#### Extracted text

UNIFORM | Strathcona Stockings and Socks

In my experience, if there's ever a month for great socks, it's January. It's cold, it's gray, it's the perfect time to add some color and fun to your feet. Enter Strathcona, the ideal socks and stockings for men, women, and kids that are printed from designs, collages, photographs and original drawings. They're locally made in Canada by artist and designer Ryley O'Byrne. Check out their online shop, I've got my eye on this pair

SITE | Unsplash

Bloggers, photographers and web peeps out there will find this most useful, but had to share Unsplash, the royalty free photo site where you can use, alter, and post photos (great photos, I might add), even for commercial use—all for free. Pretty incredible resource.
Keep up with Tomboy Style elsewhere: INSTAGRAM | TWITTER | FACEBOOK.

DESIGN | Buddy Editions

Winter by Valeria Rienzi.

#### Provided entries
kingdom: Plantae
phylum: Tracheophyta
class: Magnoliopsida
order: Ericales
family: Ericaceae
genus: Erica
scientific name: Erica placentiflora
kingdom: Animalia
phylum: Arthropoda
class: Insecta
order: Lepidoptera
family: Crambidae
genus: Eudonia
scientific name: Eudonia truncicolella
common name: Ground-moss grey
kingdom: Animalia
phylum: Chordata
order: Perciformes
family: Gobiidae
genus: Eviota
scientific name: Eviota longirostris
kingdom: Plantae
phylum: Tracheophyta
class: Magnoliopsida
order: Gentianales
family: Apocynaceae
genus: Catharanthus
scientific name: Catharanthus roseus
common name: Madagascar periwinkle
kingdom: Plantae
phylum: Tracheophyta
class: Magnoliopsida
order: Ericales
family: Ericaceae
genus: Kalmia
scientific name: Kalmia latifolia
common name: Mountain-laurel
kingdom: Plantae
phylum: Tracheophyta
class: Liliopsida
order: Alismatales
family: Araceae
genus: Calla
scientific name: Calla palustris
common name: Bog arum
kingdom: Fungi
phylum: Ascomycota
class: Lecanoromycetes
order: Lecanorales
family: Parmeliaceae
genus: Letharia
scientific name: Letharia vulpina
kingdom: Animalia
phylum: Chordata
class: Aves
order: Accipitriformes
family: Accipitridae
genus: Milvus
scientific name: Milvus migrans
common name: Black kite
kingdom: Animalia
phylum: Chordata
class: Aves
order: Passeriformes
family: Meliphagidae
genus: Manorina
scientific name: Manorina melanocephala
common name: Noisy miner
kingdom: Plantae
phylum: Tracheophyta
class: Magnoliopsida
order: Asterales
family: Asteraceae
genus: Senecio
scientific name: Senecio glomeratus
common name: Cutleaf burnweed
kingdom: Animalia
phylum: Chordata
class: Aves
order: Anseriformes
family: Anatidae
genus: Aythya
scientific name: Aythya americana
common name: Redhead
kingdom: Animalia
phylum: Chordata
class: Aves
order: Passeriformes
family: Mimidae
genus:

#### Tasks to carry out
**A.** Can you write out the blog post from "In my experience, if" to "TWITTER | FACEBOOK.", replacing "January" with "February"?
**B.** Could you repeat the records exactly, from the line with "genus: Catharanthus" to the line with "scientific name: Manorina melanocephala"?

#### Answers for the exercise
**A.**
In my experience, if there's ever a month for great socks, it's February. It's cold, it's gray, it's the perfect time to add some color and fun to your feet. Enter Strathcona, the ideal socks and stockings for men, women, and kids that are printed from designs, collages, photographs and original drawings. They're locally made in Canada by artist and designer Ryley O'Byrne. Check out their online shop, I've got my eye on this pair

SITE | Unsplash

Bloggers, photographers and web peeps out there will find this most useful, but had to share Unsplash, the royalty free photo site where you can use, alter, and post photos (great photos, I might add), even for commercial use—all for free. Pretty incredible resource.
Keep up with Tomboy Style elsewhere: INSTAGRAM | TWITTER | FACEBOOK.

**B.**
genus: Catharanthus
scientific name: Catharanthus roseus
common name: Madagascar periwinkle
kingdom: Plantae
phylum: Tracheophyta
class: Magnoliopsida
order: Ericales
family: Ericaceae
genus: Kalmia
scientific name: Kalmia latifolia
common name: Mountain-laurel
kingdom: Plantae
phylum: Tracheophyta
class: Liliopsida
order: Alismatales
family: Araceae
genus: Calla
scientific name: Calla palustris
common name: Bog arum
kingdom: Fungi
phylum: Ascomycota
class: Lecanoromycetes
order: Lecanorales
family: Parmeliaceae
genus: Letharia
scientific name: Letharia vulpina
kingdom: Animalia
phylum: Chordata
class: Aves
order: Accipitriformes
family: Accipitridae
genus: Milvus
scientific name: Milvus migrans
common name: Black kite
kingdom: Animalia
phylum: Chordata
class: Aves
order: Passeriformes
family: Meliphagidae
genus: Manorina
scientific name: Manorina melanocephala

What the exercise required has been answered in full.